| Assignment |
Please convert all the lines below into a Markdown table with the columns Row and Line Text, numbering each row and skipping blank lines. Leave the pictures out of the table.

| Exercise materials |
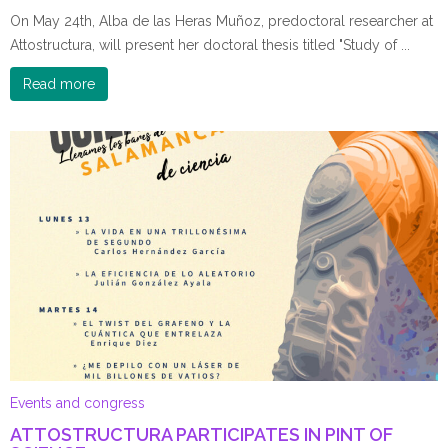
On May 24th, Alba de las Heras Muñoz, predoctoral researcher at
Attostructura, will present her doctoral thesis titled "Study of ...
Read more
Events and congress
ATTOSTRUCTURA PARTICIPATES IN PINT OF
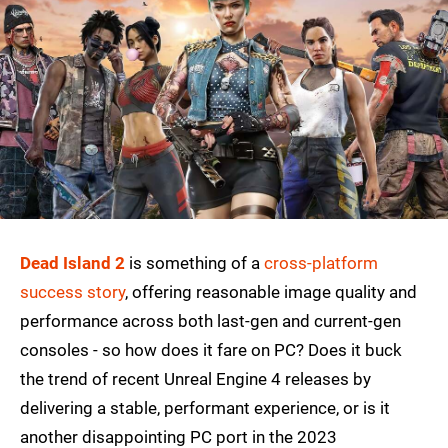
Dead Island 2
is something of a
cross-platform
success story
, offering reasonable image quality and
performance across both last-gen and current-gen
consoles - so how does it fare on PC? Does it buck
the trend of recent Unreal Engine 4 releases by
delivering a stable, performant experience, or is it
another disappointing PC port in the 2023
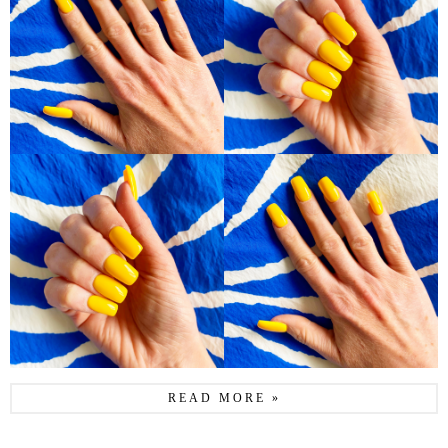
READ MORE »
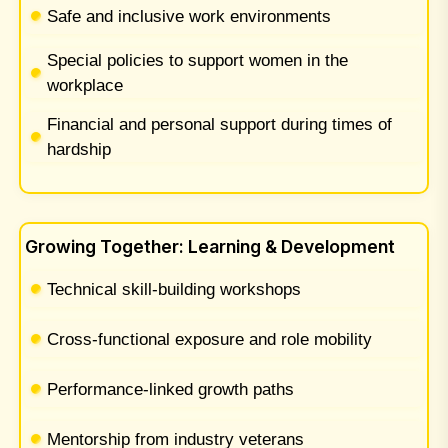
Safe and inclusive work environments
Special policies to support women in the
workplace
Financial and personal support during times of
hardship
Growing Together: Learning & Development
Technical skill-building workshops
Cross-functional exposure and role mobility
Performance-linked growth paths
Mentorship from industry veterans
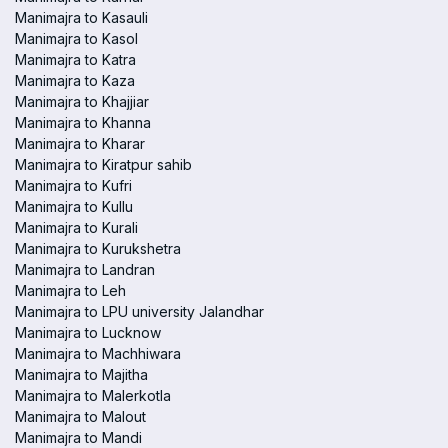
Manimajra to Kasauli
Manimajra to Kasol
Manimajra to Katra
Manimajra to Kaza
Manimajra to Khajjiar
Manimajra to Khanna
Manimajra to Kharar
Manimajra to Kiratpur sahib
Manimajra to Kufri
Manimajra to Kullu
Manimajra to Kurali
Manimajra to Kurukshetra
Manimajra to Landran
Manimajra to Leh
Manimajra to LPU university Jalandhar
Manimajra to Lucknow
Manimajra to Machhiwara
Manimajra to Majitha
Manimajra to Malerkotla
Manimajra to Malout
Manimajra to Mandi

| Written response |
| Row | Line Text |
|---|---|
| 1 | On May 24th, Alba de las Heras Muñoz, predoctoral researcher at |
| 2 | Attostructura, will present her doctoral thesis titled "Study of ... |
| 3 | Read more |
| 4 | Events and congress |
| 5 | ATTOSTRUCTURA PARTICIPATES IN PINT OF |
| 6 | Dead Island 2 |
| 7 | is something of a |
| 8 | cross-platform |
| 9 | success story |
| 10 | , offering reasonable image quality and |
| 11 | performance across both last-gen and current-gen |
| 12 | consoles - so how does it fare on PC? Does it buck |
| 13 | the trend of recent Unreal Engine 4 releases by |
| 14 | delivering a stable, performant experience, or is it |
| 15 | another disappointing PC port in the 2023 |
| 16 | READ MORE » |
| 17 | Safe and inclusive work environments |
| 18 | Special policies to support women in the |
| 19 | workplace |
| 20 | Financial and personal support during times of |
| 21 | hardship |
| 22 | Growing Together: Learning & Development |
| 23 | Technical skill-building workshops |
| 24 | Cross-functional exposure and role mobility |
| 25 | Performance-linked growth paths |
| 26 | Mentorship from industry veterans |
| 27 | Manimajra to Kasauli |
| 28 | Manimajra to Kasol |
| 29 | Manimajra to Katra |
| 30 | Manimajra to Kaza |
| 31 | Manimajra to Khajjiar |
| 32 | Manimajra to Khanna |
| 33 | Manimajra to Kharar |
| 34 | Manimajra to Kiratpur sahib |
| 35 | Manimajra to Kufri |
| 36 | Manimajra to Kullu |
| 37 | Manimajra to Kurali |
| 38 | Manimajra to Kurukshetra |
| 39 | Manimajra to Landran |
| 40 | Manimajra to Leh |
| 41 | Manimajra to LPU university Jalandhar |
| 42 | Manimajra to Lucknow |
| 43 | Manimajra to Machhiwara |
| 44 | Manimajra to Majitha |
| 45 | Manimajra to Malerkotla |
| 46 | Manimajra to Malout |
| 47 | Manimajra to Mandi |